As he spoke, he triggered [Divine Fire] once more, warm orange flames streaming throughout the world around him, bending and twisting without his input as it bent to the power of the Lord of Time and Space.
And the boundary of the twisted reality wasn’t just expanding outwards but inwards, getting closer and closer to his skin, ready to send blood and breath and everything else just about anywhere except where it was supposed to go … and then the world around him became filled with hundreds of swords, knives, and blades of all kinds.
Isaac’s soulbound weapon had started life as a simple kabar, bought on Amazon on the very first day of the [System], then later bound to him with a [Skill] of his 1st Evolution [Class].
And bit by bit, it had grown.
New weapons to absorb, new shapes to take.
The ability to gain more forms with unique abilities based on his Aspects.
Aspects that directly increased the number of copies he could summon of individual weapons.
And then, finally, the ability to manifest every potential version of his weapon at the same time.
A constellation of death manifested around him, a thought sending them hurling outwards, guided by immaterial strings, sent careening all over the place as the monster diverted them from any place they’d be able to do real damage … but the instant they were outside, a second thought ordered the clouds of blades once more, englobing the twisted space around him, and shot back towards him.
But they weren’t “weapons” flying through space. They were parts of him, bound to his very soul, inextricably and eternally fused to the core of his being. As such, the space separating them only existed on the physical plane; on all others, they were one and the same … and the paths between the physical manifestation of his weapons and his body were equally inviolate.
And with how many weapons he’d chucked out there … the chance of him not hitting at least some of the monster’s six cores was pretty much zero.
The mess around him warped and undulated, the disruption steadying a moment later in about half as complex a state as previous. So he threw his weapons out once more and tore them through what remained.
A third pass wasn’t necessary.
“Now, there are ways to develop soulbound weapons in that way,” Isaac announced, drawing a book from his storage ring. “And there’s a spell that can achieve something similar; contact Dr. Shaw about getting it.”

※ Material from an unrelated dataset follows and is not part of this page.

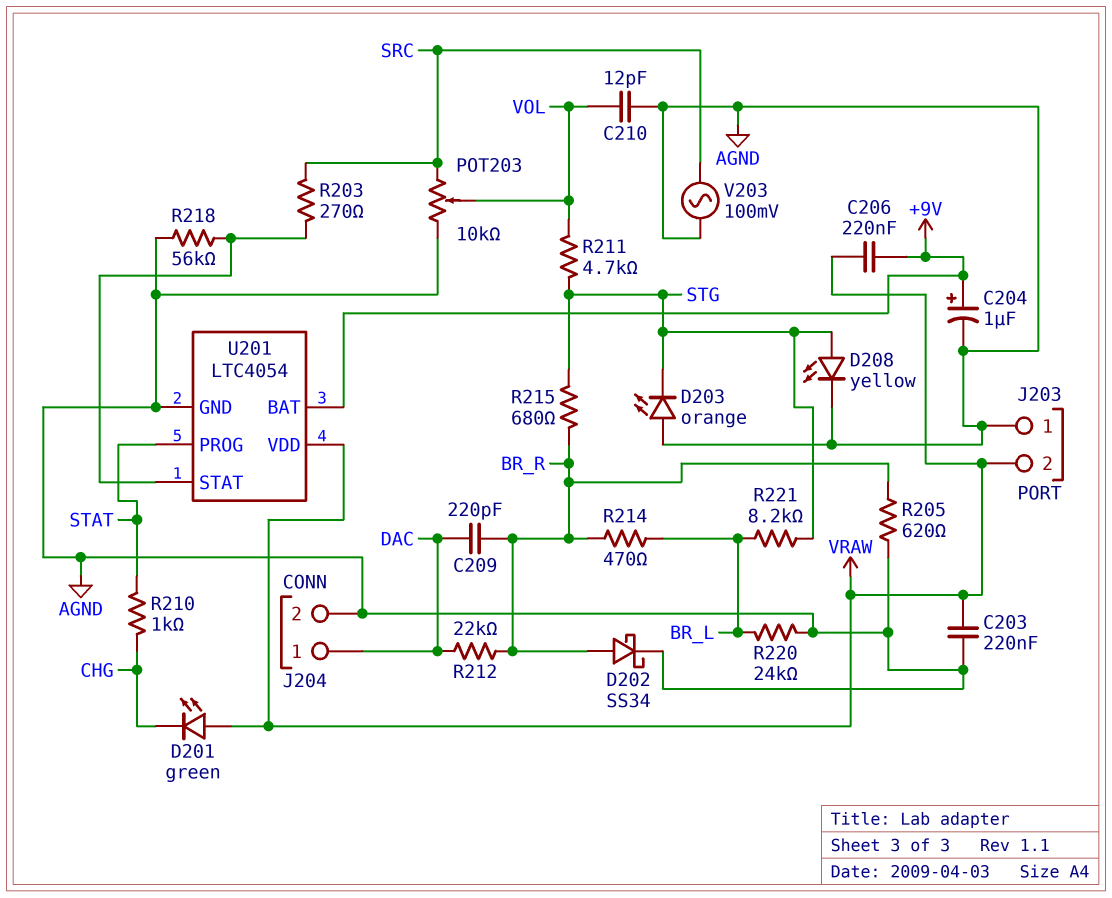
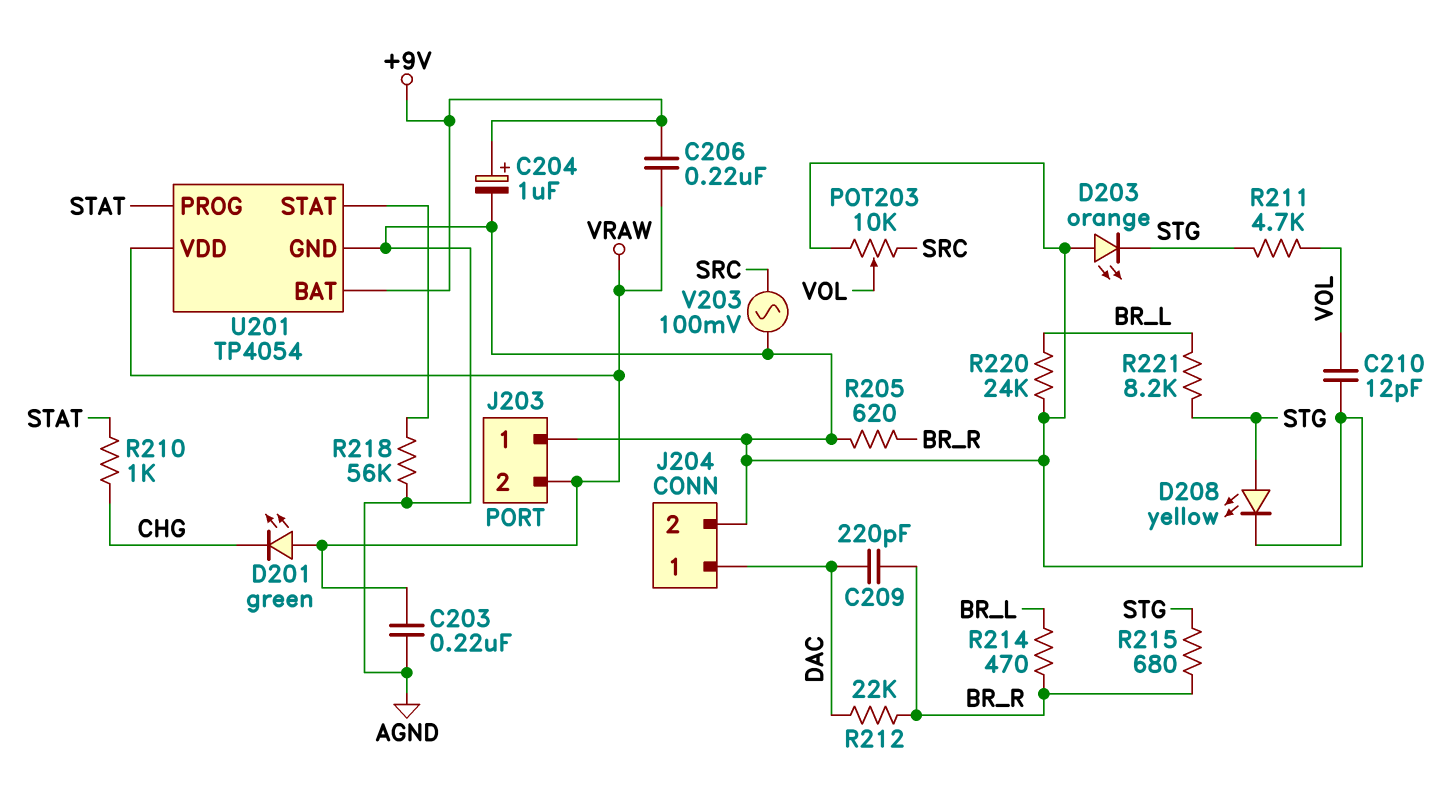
D202: schottky SS34 (A BR_R, K AGND) -> none
R203: 270 (SRC, U201/STAT) -> none
U201: LTC4054 -> TP4054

Amy had made that a while ago, and meant to release it several times but forgot every time, even though she’d explicitly promised to have it ready for now when she’d heard about what he was doing … sending every person here to bother her felt appropriate.
Isaac glanced down to check his watch.
He had a few spare minutes before the next round of lectures, so he spent those watching one of the countless TV shows he’d missed by being out in the universe on his phone.